The explanation would have to have quite a lot of depth to it, as you have to come up with some sort of theory connecting how people do on a test to whatever you think makes a good society.

In a clean game-theoretic terms, without making any moral or ideological claims about “who is smarter”, we’ll treat underlying advantage as any positional asset (intelligence, wealth, charisma, skill, social capital, etc.). The question is: If a subset of players has an advantage in a repeated, large-group game, how do they best play to maximize payoff and stability?

Here's the strategy chatgpt came up with (amongst many other):

What Not to Say (Avoid These)

Don’t describe intelligence or talent as intrinsic, innate, or permanent. This triggers resentment and identity defense.

Don’t use language that signals “I am ahead of you.”

Don’t use your advantage to win every interaction—save leverage for important conflicts.

People tolerate talent. They hate being made aware of being lower in the hierarchy.

_____

Is it possible the backlash to Watson could be viewed from this game theocratic perspective, and not that he was racist and wrong?

Hmmm, let's see.

How many people died in wars in the 20th century? How many of them did NOT originate in Europe and Asia?

How much of climate change that has fouled up the earth we depend is NOT attributable to economic activity in the west?

Is there a western/Asian country where late-stage capitalism and the devaluation of of the common has not taken hold?

I could go on...

Are these evidence of intelligence? This is not a rhetorical question.

arguably I'd say wars can be generally indicative of intelligence. Higher-ability groups are more likely to choose war when their greater power raises the expected payoff of fighting. Climate change is also related to intelligence as it can argued that the more advance societies do end up consuming/producing more and thus create more Climate related waste. The end result of it might not be desirable, but probably something these advance societies can deal with.

I'm not sure I understand your point around late-stage capitalism and the devaluation of the common...

Are you really arguing that the western world has not been more advanced?

The European/Asian wars of the 20th century (ironically started by people who thought of themselves as superior races) wiped out ten of millions of lives and an untold amount of wealth. It led to the collapse of entire empires and nations. Surely you are not claiming that the wars were a net positive, are you? One indicator of a lack of intelligence is engaging in actions that are against your own interests.

Also, with climate change, may I remind you of quote from Agent Smith in the Matrix trilogy:

> I'd like to share a revelation during my time here. It came to me when I tried to classify your species. I realized that you're not actually mammals. Every mammal on this planet instinctively develops a natural equilibrium with the surrounding environment but you humans do not.
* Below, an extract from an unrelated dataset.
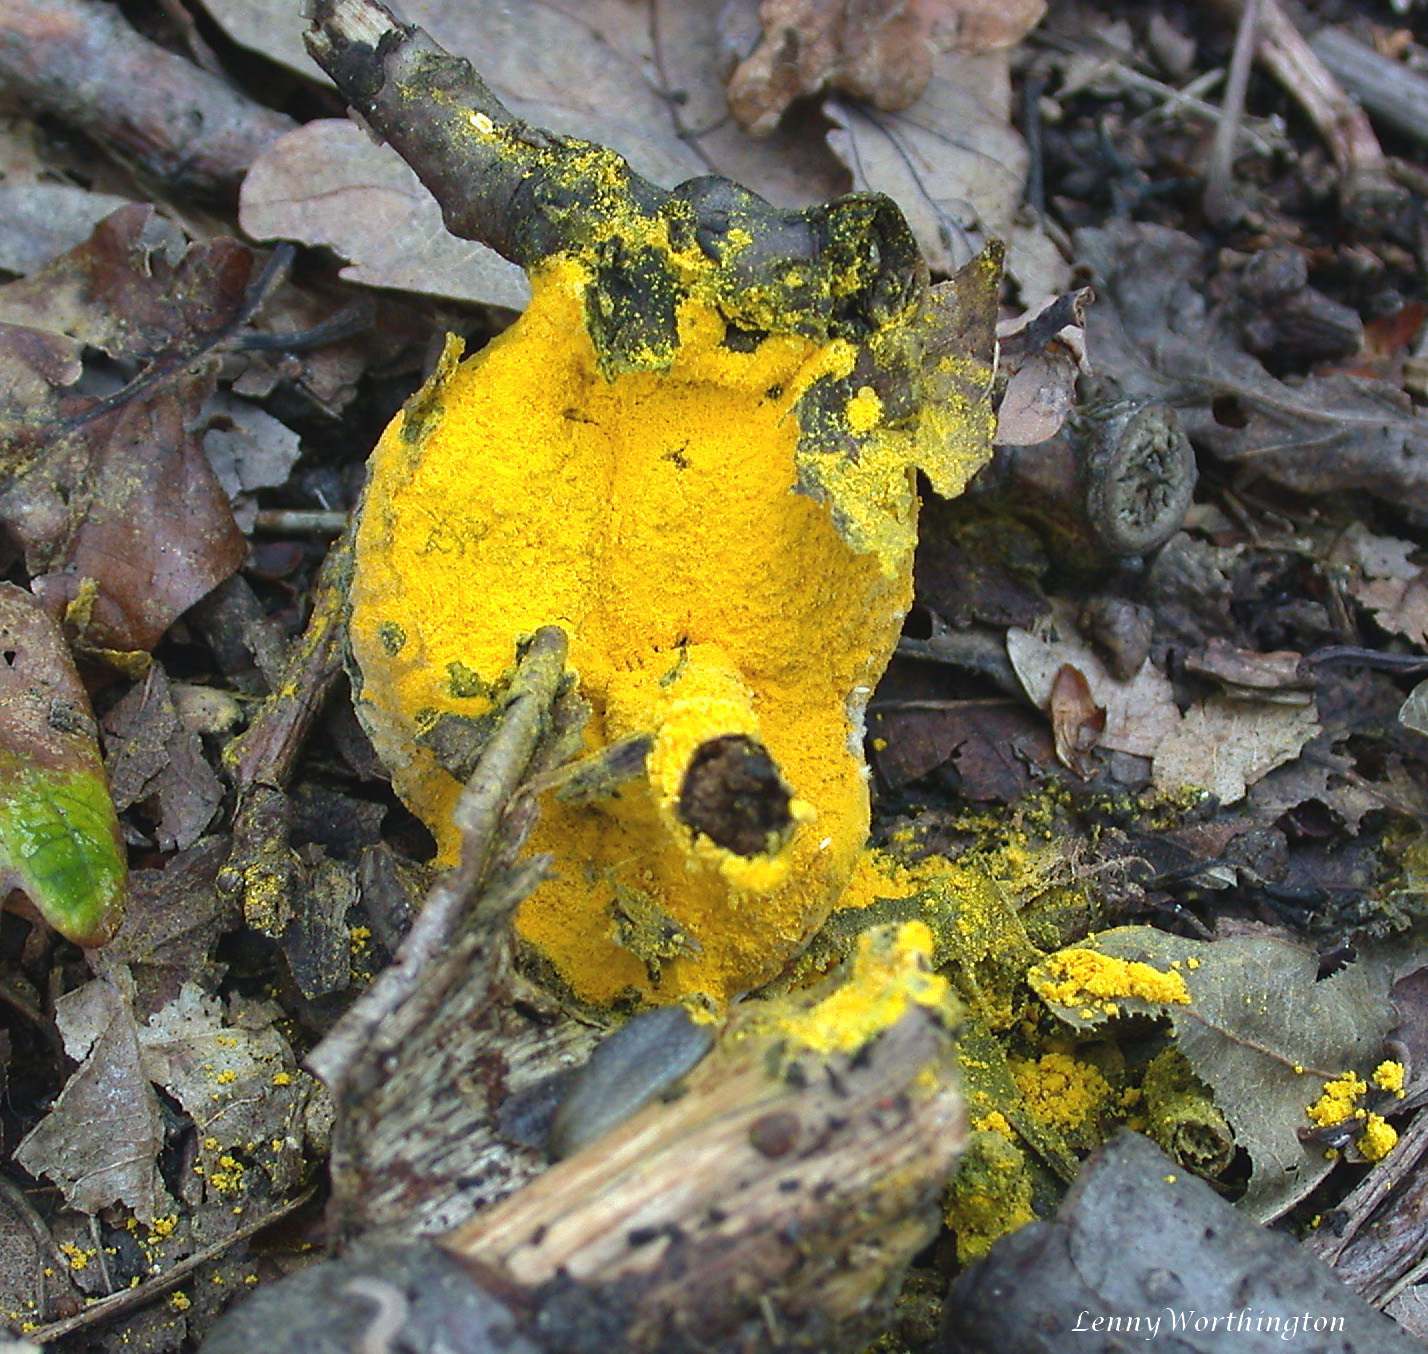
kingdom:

You move to an area and you multiply and multiply until every natural resource is consumed. The only way you can survive is to spread to another area. There is another organism on this planet that follows the same pattern. Do you know what it is? A virus. Human beings are a disease, a cancer of this planet.

Industrialization followed this pattern. Shitting where you live is a textbook case of stupid.

> The end result of it might not be desirable, but probably something these advance societies can deal with.

The people dying in extreme floods and fires tell me otherwise, and it's likely only going to get worse.

> whereas all the testing says not really

This part is (still) true. Is that fact racist?